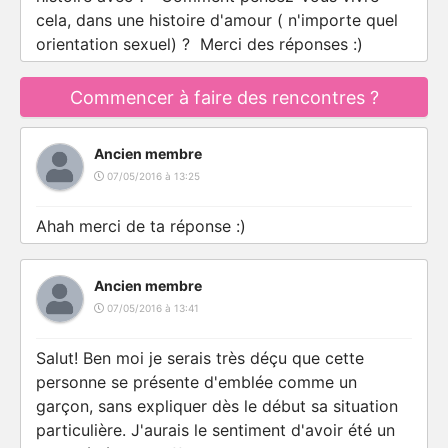
cela, dans une histoire d'amour ( n'importe quel
orientation sexuel) ? Merci des réponses :)
Commencer à faire des rencontres ?
Ancien membre
07/05/2016 à 13:25
Ahah merci de ta réponse :)
Ancien membre
07/05/2016 à 13:41
Salut! Ben moi je serais très déçu que cette
personne se présente d'emblée comme un
garçon, sans expliquer dès le début sa situation
particulière. J'aurais le sentiment d'avoir été un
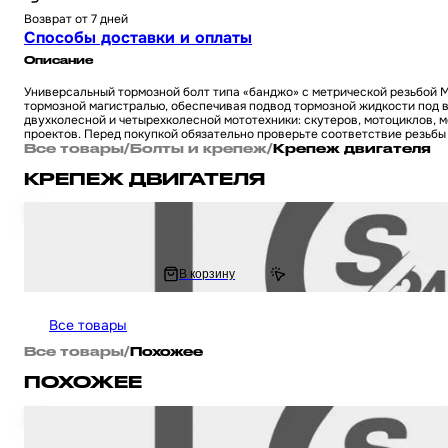
Возврат от 7 дней
Способы доставки и оплаты
Описание
Универсальный тормозной болт типа «банджо» с метрической резьбой 
тормозной магистралью, обеспечивая подвод тормозной жидкости под в
двухколесной и четырехколесной мототехники: скутеров, мотоциклов, м
проектов. Перед покупкой обязательно проверьте соответствие резьбы
Все товары
/
Болты и крепеж
/
Крепеж двигателя
КРЕПЕЖ ДВИГАТЕЛЯ
Шайба стопорная (пластина) ведущей передней звезды на мопед и мот
205.56 ₽
В корзину
411.11 ₽
Все товары
Все товары
/
Похожее
ПОХОЖЕЕ
Шпилька глушителя универсальная M6 L30 "LIPAI" универсальный на мот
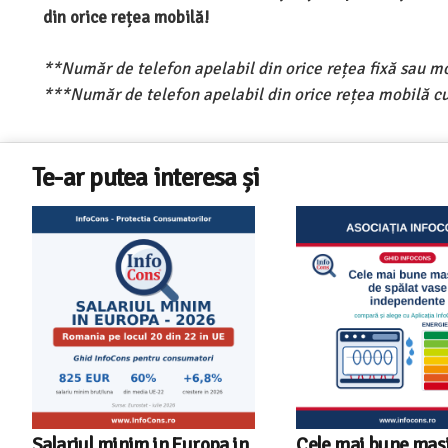
din orice rețea mobilă!
**Număr de telefon apelabil din orice rețea fixă sau m
***Număr de telefon apelabil din orice rețea mobilă cu
Te-ar putea interesa și
Salariul minim in Europa in
Cele mai bune masi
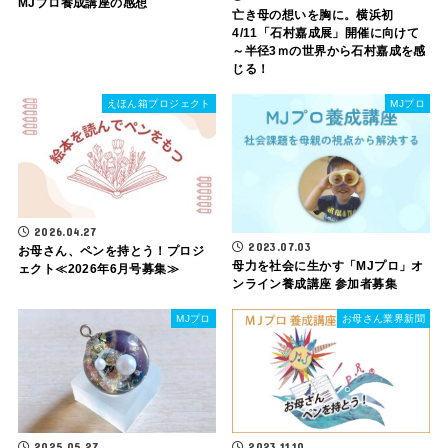
MJプロ養成講座の感想
亡き母の想いを胸に。横浜初
4/11「石村嘉成展」開催に向けて
～半径3ｍの世界から石村嘉成を感
じる！
えほん箱プロジェクト
MJプロ
2026.04.27
2023.07.03
お母さん、ペンを持とう！プロジ
母力を社会に生かす「MJプロ」オ
ェクト≪2026年6月号募集≫
ンライン養成講座 参加者募集
MJプロ
お母さん業界新聞
2025.05.27
2023.11.10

# Written task:
Nothing but the lines from the one containing "お母さん、ペンを持とう！プロジ" through the last line of the data above should be set down, word for word.

# Exercise answer:
お母さん、ペンを持とう！プロジ
母力を社会に生かす「MJプロ」オ
ェクト≪2026年6月号募集≫
ンライン養成講座 参加者募集
MJプロ
お母さん業界新聞
2025.05.27
2023.11.10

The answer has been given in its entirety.